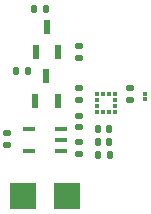
<source format=gbr>
%TF.GenerationSoftware,KiCad,Pcbnew,8.0.4*%
%TF.CreationDate,2025-02-04T23:44:10-05:00*%
%TF.ProjectId,Magnetometer,4d61676e-6574-46f6-9d65-7465722e6b69,rev?*%
%TF.SameCoordinates,Original*%
%TF.FileFunction,Paste,Top*%
%TF.FilePolarity,Positive*%
%FSLAX46Y46*%
G04 Gerber Fmt 4.6, Leading zero omitted, Abs format (unit mm)*
G04 Created by KiCad (PCBNEW 8.0.4) date 2025-02-04 23:44:10*
%MOMM*%
%LPD*%
G01*
G04 APERTURE LIST*
G04 Aperture macros list*
%AMRoundRect*
0 Rectangle with rounded corners*
0 $1 Rounding radius*
0 $2 $3 $4 $5 $6 $7 $8 $9 X,Y pos of 4 corners*
0 Add a 4 corners polygon primitive as box body*
4,1,4,$2,$3,$4,$5,$6,$7,$8,$9,$2,$3,0*
0 Add four circle primitives for the rounded corners*
1,1,$1+$1,$2,$3*
1,1,$1+$1,$4,$5*
1,1,$1+$1,$6,$7*
1,1,$1+$1,$8,$9*
0 Add four rect primitives between the rounded corners*
20,1,$1+$1,$2,$3,$4,$5,0*
20,1,$1+$1,$4,$5,$6,$7,0*
20,1,$1+$1,$6,$7,$8,$9,0*
20,1,$1+$1,$8,$9,$2,$3,0*%
G04 Aperture macros list end*
%ADD10RoundRect,0.135000X-0.185000X0.135000X-0.185000X-0.135000X0.185000X-0.135000X0.185000X0.135000X0*%
%ADD11RoundRect,0.140000X0.140000X0.170000X-0.140000X0.170000X-0.140000X-0.170000X0.140000X-0.170000X0*%
%ADD12R,0.558800X1.270000*%
%ADD13RoundRect,0.140000X0.170000X-0.140000X0.170000X0.140000X-0.170000X0.140000X-0.170000X-0.140000X0*%
%ADD14RoundRect,0.135000X0.185000X-0.135000X0.185000X0.135000X-0.185000X0.135000X-0.185000X-0.135000X0*%
%ADD15R,0.977900X0.457200*%
%ADD16RoundRect,0.140000X-0.170000X0.140000X-0.170000X-0.140000X0.170000X-0.140000X0.170000X0.140000X0*%
%ADD17RoundRect,0.135000X0.135000X0.185000X-0.135000X0.185000X-0.135000X-0.185000X0.135000X-0.185000X0*%
%ADD18RoundRect,0.080375X-0.110125X0.080375X-0.110125X-0.080375X0.110125X-0.080375X0.110125X0.080375X0*%
%ADD19R,2.184400X2.184400*%
%ADD20R,0.376682X0.351536*%
%ADD21R,0.351536X0.376682*%
G04 APERTURE END LIST*
D10*
%TO.C,R1*%
X141478000Y-149604000D03*
X141478000Y-150624000D03*
%TD*%
D11*
%TO.C,C3*%
X139738801Y-155270200D03*
X138778801Y-155270200D03*
%TD*%
D12*
%TO.C,U4*%
X133477000Y-146558000D03*
X135382000Y-146558000D03*
X134429500Y-144475200D03*
%TD*%
%TO.C,U2*%
X133413500Y-150672800D03*
X135318500Y-150672800D03*
X134366000Y-148590000D03*
%TD*%
D13*
%TO.C,C6*%
X137160000Y-152908000D03*
X137160000Y-151948000D03*
%TD*%
D14*
%TO.C,R2*%
X137160000Y-147068000D03*
X137160000Y-146048000D03*
%TD*%
D15*
%TO.C,U5*%
X132924550Y-153075599D03*
X132924550Y-154975601D03*
X135655050Y-154975601D03*
X135655050Y-154025600D03*
X135655050Y-153075599D03*
%TD*%
D16*
%TO.C,C4*%
X131064000Y-153444000D03*
X131064000Y-154404000D03*
%TD*%
D14*
%TO.C,R4*%
X137160000Y-150626000D03*
X137160000Y-149606000D03*
%TD*%
D17*
%TO.C,R5*%
X132790000Y-148170000D03*
X131770000Y-148170000D03*
%TD*%
D16*
%TO.C,C5*%
X137160000Y-154206000D03*
X137160000Y-155166000D03*
%TD*%
D11*
%TO.C,C2*%
X139700000Y-154178000D03*
X138740000Y-154178000D03*
%TD*%
D18*
%TO.C,JP1*%
X142748000Y-150114000D03*
X142748000Y-150553250D03*
%TD*%
D17*
%TO.C,R3*%
X134380000Y-142930000D03*
X133360000Y-142930000D03*
%TD*%
D11*
%TO.C,C1*%
X139700000Y-153115200D03*
X138740000Y-153115200D03*
%TD*%
D19*
%TO.C,CR2*%
X132384800Y-158750000D03*
X136093200Y-158750000D03*
%TD*%
D20*
%TO.C,U1*%
X138695999Y-150125999D03*
X138695999Y-150626000D03*
X138695999Y-151126000D03*
X138695999Y-151626001D03*
D21*
X139196000Y-151626001D03*
X139696000Y-151626001D03*
D20*
X140196001Y-151626001D03*
X140196001Y-151126000D03*
X140196001Y-150626000D03*
X140196001Y-150125999D03*
D21*
X139696000Y-150125999D03*
X139196000Y-150125999D03*
%TD*%
M02*

</source>
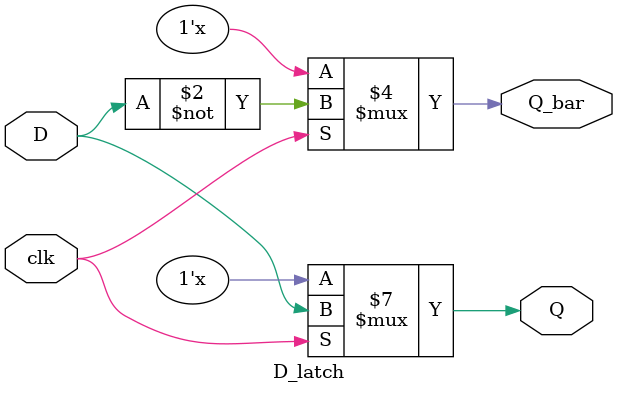
<source format=v>
module D_latch (
    input D, clk,
    output reg Q, Q_bar
);

    always @(D, clk) 
    begin
          if (clk) 
          begin
            Q = D;
            Q_bar = ~D;
          end

    end
    
endmodule
</source>
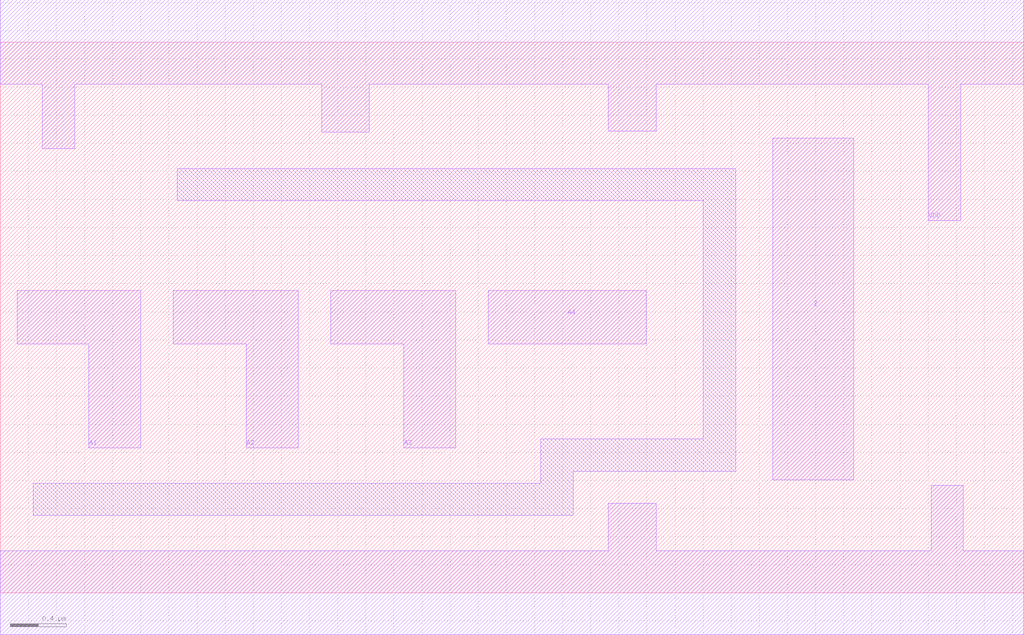
<source format=lef>
# Copyright 2022 GlobalFoundries PDK Authors
#
# Licensed under the Apache License, Version 2.0 (the "License");
# you may not use this file except in compliance with the License.
# You may obtain a copy of the License at
#
#      http://www.apache.org/licenses/LICENSE-2.0
#
# Unless required by applicable law or agreed to in writing, software
# distributed under the License is distributed on an "AS IS" BASIS,
# WITHOUT WARRANTIES OR CONDITIONS OF ANY KIND, either express or implied.
# See the License for the specific language governing permissions and
# limitations under the License.

MACRO gf180mcu_fd_sc_mcu7t5v0__and4_2
  CLASS core ;
  FOREIGN gf180mcu_fd_sc_mcu7t5v0__and4_2 0.0 0.0 ;
  ORIGIN 0 0 ;
  SYMMETRY X Y ;
  SITE GF018hv5v_mcu_sc7 ;
  SIZE 7.28 BY 3.92 ;
  PIN A1
    DIRECTION INPUT ;
    ANTENNAGATEAREA 0.9195 ;
    PORT
      LAYER Metal1 ;
        POLYGON 0.12 1.77 0.63 1.77 0.63 1.03 1 1.03 1 2.15 0.12 2.15  ;
    END
  END A1
  PIN A2
    DIRECTION INPUT ;
    ANTENNAGATEAREA 0.9195 ;
    PORT
      LAYER Metal1 ;
        POLYGON 1.23 1.77 1.75 1.77 1.75 1.03 2.12 1.03 2.12 2.15 1.23 2.15  ;
    END
  END A2
  PIN A3
    DIRECTION INPUT ;
    ANTENNAGATEAREA 0.9195 ;
    PORT
      LAYER Metal1 ;
        POLYGON 2.35 1.77 2.87 1.77 2.87 1.03 3.24 1.03 3.24 2.15 2.35 2.15  ;
    END
  END A3
  PIN A4
    DIRECTION INPUT ;
    ANTENNAGATEAREA 0.9195 ;
    PORT
      LAYER Metal1 ;
        POLYGON 3.47 1.77 4.595 1.77 4.595 2.15 3.47 2.15  ;
    END
  END A4
  PIN Z
    DIRECTION OUTPUT ;
    ANTENNADIFFAREA 1.0608 ;
    PORT
      LAYER Metal1 ;
        POLYGON 5.495 0.805 6.07 0.805 6.07 3.235 5.495 3.235  ;
    END
  END Z
  PIN VDD
    DIRECTION INOUT ;
    USE power ;
    SHAPE ABUTMENT ;
    PORT
      LAYER Metal1 ;
        POLYGON 0 3.62 0.3 3.62 0.3 3.16 0.53 3.16 0.53 3.62 2.285 3.62 2.285 3.28 2.625 3.28 2.625 3.62 4.325 3.62 4.325 3.285 4.665 3.285 4.665 3.62 5.23 3.62 6.6 3.62 6.6 2.65 6.83 2.65 6.83 3.62 7.28 3.62 7.28 4.22 5.23 4.22 0 4.22  ;
    END
  END VDD
  PIN VSS
    DIRECTION INOUT ;
    USE ground ;
    SHAPE ABUTMENT ;
    PORT
      LAYER Metal1 ;
        POLYGON 0 -0.3 7.28 -0.3 7.28 0.3 6.85 0.3 6.85 0.765 6.62 0.765 6.62 0.3 4.665 0.3 4.665 0.635 4.325 0.635 4.325 0.3 0 0.3  ;
    END
  END VSS
  OBS
      LAYER Metal1 ;
        POLYGON 1.26 2.79 5 2.79 5 1.095 3.845 1.095 3.845 0.78 0.235 0.78 0.235 0.55 4.075 0.55 4.075 0.865 5.23 0.865 5.23 3.02 1.26 3.02  ;
  END
END gf180mcu_fd_sc_mcu7t5v0__and4_2

</source>
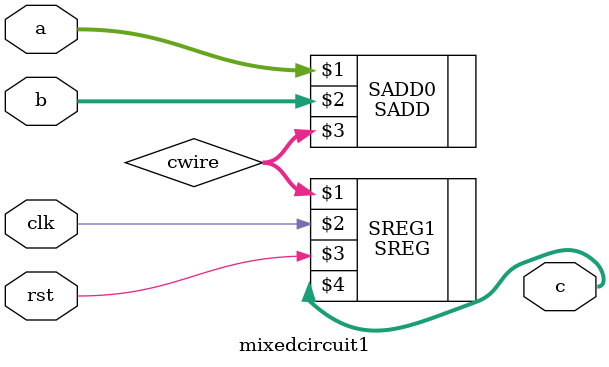
<source format=v>
`timescale 1ns / 1ps 

module mixedcircuit1(clk, rst, a, b, c);

input clk, rst;
input signed [7:0] a;
input [7:0] b;
output signed [7:0] c;
wire signed [7:0] cwire;

SADD #(.DATAWIDTH(8)) SADD0(a, b, cwire);
SREG #(.DATAWIDTH(8)) SREG1(cwire, clk, rst, c);

endmodule

</source>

-------

Exercise instructions →
Restate word for word each line from the top of the listing down to and including the line that holds "G04 Aperture macros list end*". Drop any pictures.

Result of this task →
<source format=gbr>
%TF.GenerationSoftware,KiCad,Pcbnew,8.0.4*%
%TF.CreationDate,2025-02-04T23:44:10-05:00*%
%TF.ProjectId,Magnetometer,4d61676e-6574-46f6-9d65-7465722e6b69,rev?*%
%TF.SameCoordinates,Original*%
%TF.FileFunction,Paste,Top*%
%TF.FilePolarity,Positive*%
%FSLAX46Y46*%
G04 Gerber Fmt 4.6, Leading zero omitted, Abs format (unit mm)*
G04 Created by KiCad (PCBNEW 8.0.4) date 2025-02-04 23:44:10*
%MOMM*%
%LPD*%
G01*
G04 APERTURE LIST*
G04 Aperture macros list*
%AMRoundRect*
0 Rectangle with rounded corners*
0 $1 Rounding radius*
0 $2 $3 $4 $5 $6 $7 $8 $9 X,Y pos of 4 corners*
0 Add a 4 corners polygon primitive as box body*
4,1,4,$2,$3,$4,$5,$6,$7,$8,$9,$2,$3,0*
0 Add four circle primitives for the rounded corners*
1,1,$1+$1,$2,$3*
1,1,$1+$1,$4,$5*
1,1,$1+$1,$6,$7*
1,1,$1+$1,$8,$9*
0 Add four rect primitives between the rounded corners*
20,1,$1+$1,$2,$3,$4,$5,0*
20,1,$1+$1,$4,$5,$6,$7,0*
20,1,$1+$1,$6,$7,$8,$9,0*
20,1,$1+$1,$8,$9,$2,$3,0*%
G04 Aperture macros list end*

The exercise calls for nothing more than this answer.